Directives ::
• a. Answer these questions using the Turkish grammar thread, one line per answer, marked (i), (ii), (iii):
(i) Which Turkish word does the first poster say means "i can win"?
(ii) In English, what is added before a sentence to make it a subordinate clause?
(iii) In a plain Turkish subordinate clause, what is used instead of "that"?
• b. Continue the Turkish grammar thread from the point after its final sentence.

[Begin Page excerpt]

Btw you didn't answered on those two questions:

*2.) İ never heard for 'bilmeme' İ know you taked it from 'bilmek' but can you explain what suffixes did you add and why did you put it instead of just 'biliyorum'? 
1.) İ don't know what 'kazanabileceğim' mean? İ know 'kazanabilirim' mean 'i can win'.*


waiting for your's or someone else's answer

thank you


----------



## Reverence

I didn't answer those questions directly because, as I said, they're essentially the same question as the one I answered. Exact same topic, different examples. You need to find a source teaching the concept of subordinate clause and study it carefully. A subordinate clause is what you get when you turn a complete sentence into an object of a larger sentence with its own subject and verb. In English, that's done by adding adverbs such as _that_, _how_, _what_, _which_, _when_, _where_, etc. before the sentence. In Turkish, it's done by adding appropriate suffixes to the verb instead of _that _(in the case of plain subordinate clause) and also supplementing the sentence with necessary adverbs in other cases.

If you're not familiar with the subject, nobody can answer your questions without writing a complete article on how subordinate clauses work. If you are, you don't need an answer anyway.

[End Page excerpt]
[Begin Given entries]

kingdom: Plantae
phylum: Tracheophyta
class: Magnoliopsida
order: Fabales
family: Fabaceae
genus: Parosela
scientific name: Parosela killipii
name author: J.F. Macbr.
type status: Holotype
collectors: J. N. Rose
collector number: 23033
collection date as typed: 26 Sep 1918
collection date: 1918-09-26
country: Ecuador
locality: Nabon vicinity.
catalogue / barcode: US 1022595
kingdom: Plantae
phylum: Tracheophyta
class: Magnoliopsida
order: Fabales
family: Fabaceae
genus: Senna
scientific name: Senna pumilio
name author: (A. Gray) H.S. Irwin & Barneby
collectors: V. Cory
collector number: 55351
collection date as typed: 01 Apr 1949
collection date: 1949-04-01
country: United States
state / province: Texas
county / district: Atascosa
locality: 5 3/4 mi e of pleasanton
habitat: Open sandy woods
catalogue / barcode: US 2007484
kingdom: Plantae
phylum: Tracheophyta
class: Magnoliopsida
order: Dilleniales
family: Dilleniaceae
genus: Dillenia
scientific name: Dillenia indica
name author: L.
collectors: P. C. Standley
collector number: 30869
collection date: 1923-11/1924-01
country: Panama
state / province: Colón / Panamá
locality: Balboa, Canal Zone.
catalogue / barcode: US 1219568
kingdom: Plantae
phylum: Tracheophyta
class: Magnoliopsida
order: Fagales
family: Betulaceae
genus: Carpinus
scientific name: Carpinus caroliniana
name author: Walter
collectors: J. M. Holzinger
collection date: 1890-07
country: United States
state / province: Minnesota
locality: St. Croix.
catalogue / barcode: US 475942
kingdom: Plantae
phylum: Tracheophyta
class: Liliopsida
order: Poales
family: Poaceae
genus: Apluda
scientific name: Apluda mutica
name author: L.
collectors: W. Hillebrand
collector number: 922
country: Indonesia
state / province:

[End Given entries]

Task-by-task answers ::
• a.
(i) Kazanabilirim.
(ii) Adverbs such as "that," "how," "what," "which," "when," and "where."
(iii) Appropriate suffixes added to the verb.

• b.
----------



## FlyingBird

Reverence said:


> I didn't answer those questions directly because, as I said, they're essentially the same question as the one I answered. Exact same topic, different examples. You need to find a source teaching the concept of subordinate clause and study it carefully. A subordinate clause is what you get when you turn a complete sentence into an object of a larger sentence with its own subject and verb. In English, that's done by adding adverbs such as _that_, _how_, _what_, _which_, _when_, _where_, etc. before the sentence. In Turkish, it's done by adding appropriate suffixes to the verb instead of _that _(in the case of plain subordinate clause) and also supplementing the sentence with necessary adverbs in other cases.
> 
> If you're not familiar with the subject, nobody can answer your questions without writing a complete article on how subordinate clauses work. If you are, you don't need an answer anyway.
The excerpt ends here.